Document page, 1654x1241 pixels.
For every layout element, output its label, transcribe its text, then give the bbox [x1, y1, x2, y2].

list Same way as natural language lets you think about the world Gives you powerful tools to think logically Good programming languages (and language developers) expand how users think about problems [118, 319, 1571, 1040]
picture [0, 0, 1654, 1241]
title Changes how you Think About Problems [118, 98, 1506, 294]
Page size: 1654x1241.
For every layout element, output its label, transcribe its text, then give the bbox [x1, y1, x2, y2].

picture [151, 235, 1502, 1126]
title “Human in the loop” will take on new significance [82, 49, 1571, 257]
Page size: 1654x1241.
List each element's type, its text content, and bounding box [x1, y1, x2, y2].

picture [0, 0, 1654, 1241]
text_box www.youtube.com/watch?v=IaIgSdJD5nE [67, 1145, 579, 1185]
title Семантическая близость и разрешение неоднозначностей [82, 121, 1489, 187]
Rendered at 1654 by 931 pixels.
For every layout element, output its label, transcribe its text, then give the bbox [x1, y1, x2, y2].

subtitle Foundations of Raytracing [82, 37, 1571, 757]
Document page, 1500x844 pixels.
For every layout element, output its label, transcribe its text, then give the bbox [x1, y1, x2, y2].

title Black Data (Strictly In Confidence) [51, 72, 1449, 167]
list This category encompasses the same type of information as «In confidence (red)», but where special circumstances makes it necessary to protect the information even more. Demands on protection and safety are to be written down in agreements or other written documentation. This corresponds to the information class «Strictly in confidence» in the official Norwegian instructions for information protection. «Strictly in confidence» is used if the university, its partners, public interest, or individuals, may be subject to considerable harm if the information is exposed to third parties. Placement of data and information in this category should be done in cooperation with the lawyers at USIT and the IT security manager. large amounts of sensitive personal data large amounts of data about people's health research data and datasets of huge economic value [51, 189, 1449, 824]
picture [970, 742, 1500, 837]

******

Reproduce verbatim the section of the rows that opens with the line containing "Document page, 1500x844 pixels." and closes with the final line of the rows, including both of those lines.

* **Correct result**:
Document page, 1500x844 pixels.
For every layout element, output its label, transcribe its text, then give the bbox [x1, y1, x2, y2].

title Black Data (Strictly In Confidence) [51, 72, 1449, 167]
list This category encompasses the same type of information as «In confidence (red)», but where special circumstances makes it necessary to protect the information even more. Demands on protection and safety are to be written down in agreements or other written documentation. This corresponds to the information class «Strictly in confidence» in the official Norwegian instructions for information protection. «Strictly in confidence» is used if the university, its partners, public interest, or individuals, may be subject to considerable harm if the information is exposed to third parties. Placement of data and information in this category should be done in cooperation with the lawyers at USIT and the IT security manager. large amounts of sensitive personal data large amounts of data about people's health research data and datasets of huge economic value [51, 189, 1449, 824]
picture [970, 742, 1500, 837]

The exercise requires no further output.